Warum Engagement auf Kick wichtiger ist als die Anzahl der Aufrufe
Das Umsatzmodell von Kick ist darauf ausgelegt, Folgendes zu belohnen:
- Zuschauerbindung
- Interaktion und Chat-Teilnahme
- Gemeinschaftsidentität
- Wiederkehrende Unterstützer
Ein kleineres, engagiertes Publikum schneidet oft besser ab als ein größeres, passives Publikum. Deshalb konzentrieren sich Kick-Creators in der Regel auf:
- Nischeninhalte
- Konsistente Zeitplanung
- Aufbau einer Community statt viraler Reichweite
Die Rolle von SEO bei der Monetarisierung auf Kick
Im Gegensatz zu Plattformen, die sich ausschließlich auf interne Algorithmen stützen, sind Kick-Creators oft auf externe Entdeckungen angewiesen.
SEO-gesteuerte Inhalte – Leitfäden, Highlights, Tutorials, Meinungsbeiträge – können Zuschauer mit hoher Kaufabsicht direkt in Live-Streams leiten.

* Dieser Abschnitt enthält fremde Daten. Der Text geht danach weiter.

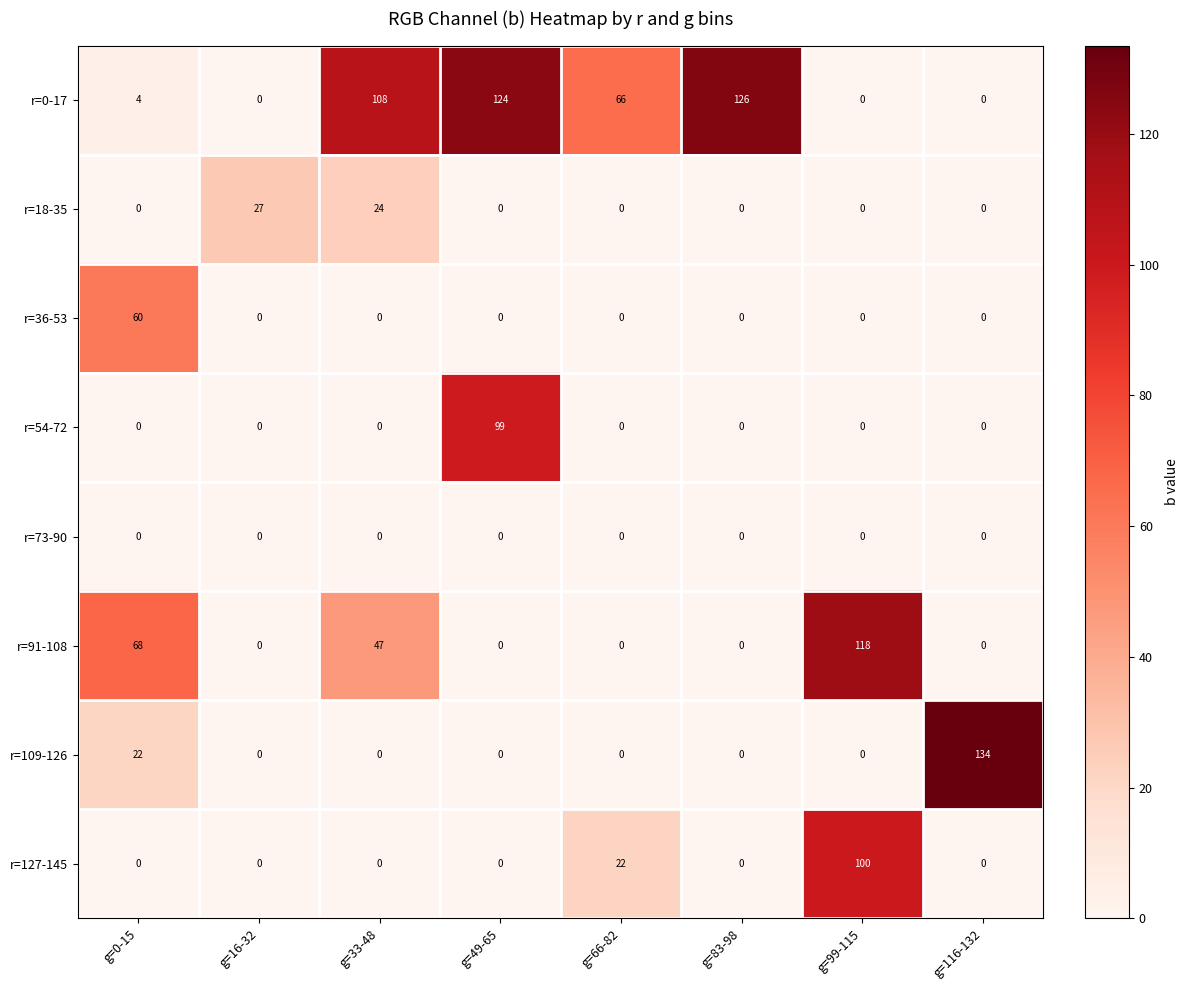

Which category has the highest value across all series?

g=116-132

Mit SEO-Tools wie Ranktracker können Creator:
- Identifizieren Sie Schlüsselwörter, die mit ihrer Nische in Zusammenhang stehen
- Rankings in verschiedenen Regionen verfolgen
- Messen Sie, welche Inhalte Zuschauer zum Abonnieren bewegen
- Aufbau vorhersehbarer Traffic-Pipelines außerhalb der Plattform
SEO verwandelt Aufrufe in qualifizierte Zuschauer, und qualifizierte Zuschauer sind viel eher bereit, zu abonnieren, Trinkgeld zu geben oder zu spenden.
Fazit: Wie Streamer auf Kick bezahlt werden
Das Umsatzmodell von Kick basiert nicht darauf, für Aufrufe zu bezahlen.
Stattdessen:
- Streamer verdienen durch Abonnements, Trinkgelder und Interaktion
- Die Creator behalten 95 % der Abonnement-Einnahmen
- Werbung spielt eine untergeordnete Rolle
- Anreize und Partnerschaften bieten zusätzliche Vorteile, aber keine Garantien
Auf Kick hängt das Einkommen davon ab, wie gut Sie Aufmerksamkeit in Unterstützung umwandeln können, und nicht davon, wie viele Aufrufe Sie erzielen.
Das macht Kick attraktiv für Creator, die sich auf Community, langfristiges Wachstum und die Bindung ihres Publikums konzentrieren – anstatt nur CPM zu verfolgen.